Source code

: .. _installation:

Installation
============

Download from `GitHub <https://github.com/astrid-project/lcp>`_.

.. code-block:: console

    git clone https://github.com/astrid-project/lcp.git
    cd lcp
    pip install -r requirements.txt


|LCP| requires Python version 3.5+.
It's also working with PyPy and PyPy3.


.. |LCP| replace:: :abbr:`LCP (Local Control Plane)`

Task instructions - Each line in the data that holds the string "github" needs to be copied.

Your solution -
Download from `GitHub <https://github.com/astrid-project/lcp>`_.
    git clone https://github.com/astrid-project/lcp.git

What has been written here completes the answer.